Try it
Two lines below mark the span: the one containing "CON LEGO, LAS FLORES DEL DÍA DE LA" and the one containing "ABL Diagnostics dépose une". Set down both, plus every line between, exactly as they stand, and nothing else.

*** Opening of Task inputs ***

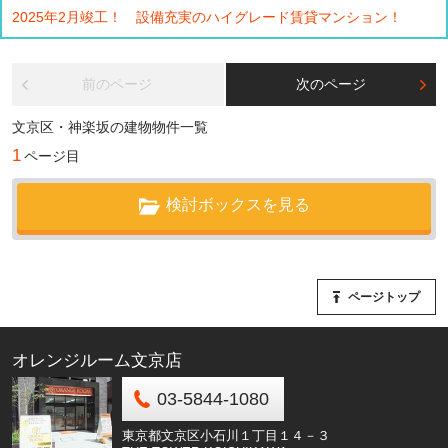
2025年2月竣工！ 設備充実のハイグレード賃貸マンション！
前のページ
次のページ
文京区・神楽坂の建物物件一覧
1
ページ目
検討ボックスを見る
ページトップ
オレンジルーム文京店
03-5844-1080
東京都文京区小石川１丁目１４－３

*** Close of Task inputs ***
*** Opening of Task inputs ***

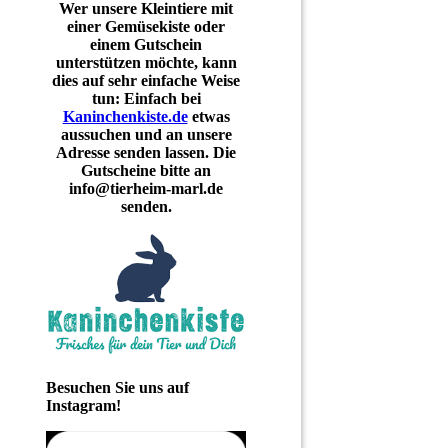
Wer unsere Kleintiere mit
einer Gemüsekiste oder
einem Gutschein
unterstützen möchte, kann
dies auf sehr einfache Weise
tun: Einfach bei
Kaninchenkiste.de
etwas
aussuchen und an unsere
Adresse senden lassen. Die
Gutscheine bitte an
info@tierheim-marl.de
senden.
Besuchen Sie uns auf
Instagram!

*** Close of Task inputs ***
*** Opening of Task inputs ***

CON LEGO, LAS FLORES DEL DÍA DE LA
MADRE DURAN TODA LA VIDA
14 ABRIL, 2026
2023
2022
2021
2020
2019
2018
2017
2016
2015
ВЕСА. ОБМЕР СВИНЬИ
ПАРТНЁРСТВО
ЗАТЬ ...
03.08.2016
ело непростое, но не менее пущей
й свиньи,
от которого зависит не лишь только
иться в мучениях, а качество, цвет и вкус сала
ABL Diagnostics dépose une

*** Close of Task inputs ***

Response for this exercise
CON LEGO, LAS FLORES DEL DÍA DE LA
MADRE DURAN TODA LA VIDA
14 ABRIL, 2026
2023
2022
2021
2020
2019
2018
2017
2016
2015
ВЕСА. ОБМЕР СВИНЬИ
ПАРТНЁРСТВО
ЗАТЬ ...
03.08.2016
ело непростое, но не менее пущей
й свиньи,
от которого зависит не лишь только
иться в мучениях, а качество, цвет и вкус сала
ABL Diagnostics dépose une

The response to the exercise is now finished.